Miguel V. González (Ciudad de México, 1994). Egresado de la licenciatura en Lengua y Literaturas Hispánicas de la FES Acatlán de la UNAM. Ha publicado en Punto en Línea UNAM y Revista Enchiridion de la Facultad de Filosofía, Universidad Autónoma de Querétaro. Autor de La matriz que nos mantiene dormidos (Super Ediciones Prisma, 2019). Becario del Festival Cultural Interfaz ISSSTE Cultura “Los signos en rotación” 2018 en la categoría Poesía.
Otro poema de explosiones
Ada Lovelace programó mi corazón
para que mis lágrimas tuvieran forma de ecuaciones.
Mi tristeza es un código binario.
Mi dolor, una planta que crece dentro de un software.
Sus raíces destrozaron el organismo de metal
y me dejaron ver el brillo de la naturaleza.
Pienso que me gustaría estar programado no con números
sino con el lenguaje de las estrellas.
De repente explotar.
Vivir en la memoria de un perro que mira el espacio con el estómago vacío.

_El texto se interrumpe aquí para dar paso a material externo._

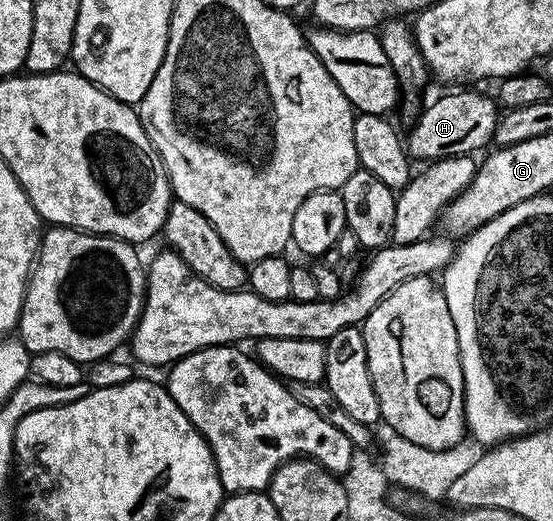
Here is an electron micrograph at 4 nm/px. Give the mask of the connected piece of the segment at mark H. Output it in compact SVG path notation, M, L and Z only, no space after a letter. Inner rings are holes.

Y arrancar del cielo la esperanza de poder abrir los ojos y ser más de lo que soy ahora.
Los recuerdos de mi niñez no me pertenecen.
La realidad se desdobla y me deja ver mis manos sintéticas:
La infinidad de universos que habitan en las llemas de mis dedos.
Sábado 8 de diciembre: la hora de las bicicletas.
Mi orina es un unicornio que cabalga libre
mientras yo me retuerzo entre un teléfono y un poste.
Estoy borracho.
Mis programadores lo creyeron imposible,
pero aquí estoy,
parado frente a las creaciones del hombre.
Decepcionándolos a todos.
Quisiera decir que lo siento pero no es así.
No tengo ganas de arrepentirme.
Quiero reafirmar cada mancha en la piel de este monumento eléctrico.
Mañana pagaré con una sed insoportable por mis crímenes. Hoy no.
Entre los horrores que ha vivido esta noche carmesí,
un beso con ternura en la piel del tono telefónico.
Una llamada que no llegará nunca.
Me duelen los pies.
Le he fallado a una sociedad que esperaba el doble de mí.
No pude darles ni la mitad,
y en su enojo me arrancaron todas las sonrisas que pude haber dibujado.
Les enfada mi condición de millenial.
Mis largas jornadas de escribir poemas en las pantallas de internet.
¿Y si consiguiera un par de monedas por ello? ¿Acaso me verían con mejores ojos?
Pero no es así,
la riqueza virtual no me pertenece, me es ajena.
No me queda más remedio que montar mi bicicleta,
llegar a casa en este estado etílico
y enfrentarme a la decepción familiar.
Este será mi único acto de valor:
levantarme temprano y asistir crudo al trabajo.